Overall performance of the Group was rather disappointing, as KCG reports GAAP net loss of $19.2 million for the April-June 2015 quarter. Pre-tax loss from continuing operations amounted to $57.1 million includes charges of $60.2 million from items unrelated to core operations.
GAAP revenues amounted to $261.8 million, down 62% from the preceding quarter and down 16.7% from the equivalent quarter in 2014.
Daniel Coleman, Chief Executive Officer of KCG, said:
“During the second quarter, KCG continued to focus on strategic clients, completed a tender offer for 22 percent of shares outstanding, excluding restricted stock units, and developed plans to consolidate global headquarters in New York City.
“The financial results, however, were negatively affected by the deterioration in market-wide volumes and volatility in U.S. equities from the first quarter, heightened competition for retail order flow, and several non-operating items. While we believe KCG is steadily developing into a major multi-asset class liquidity provider, the results do not meet our expectations.”
“As a firm, we cannot assume that the market environment will improve.
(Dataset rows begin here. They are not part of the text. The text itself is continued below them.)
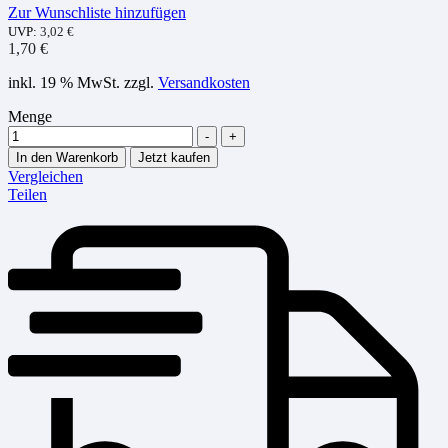
Zur Wunschliste hinzufügen
UVP:
3,02
€
1,70
€
inkl. 19 % MwSt.
zzgl.
Versandkosten
Menge
-
+
In den Warenkorb
Jetzt kaufen
Vergleichen
Teilen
To generate the right returns for our shareholders, we will continuously review, adjust, and improve how we run our business.”
KCG Highlights for Q2 2015:
- KCG market making’s share of retail SEC Rule 605 U.S. equity share volume increased more than one full percentage point from first quarter 2015.
- The percentage of algorithmic trading and order routing net revenue attributable to institutional clients grew for the third straight quarter.
- Repurchased 23.6 million shares of KCG Class A Common Stock for $330 million through a “modified Dutch auction” tender offer.
- Completed the refinancing of the $305 million 8.25% Senior Secured Notes due in 2018.
- Subsequent to the quarter, KCG entered into an agreement to relocate its global headquarters to New York City.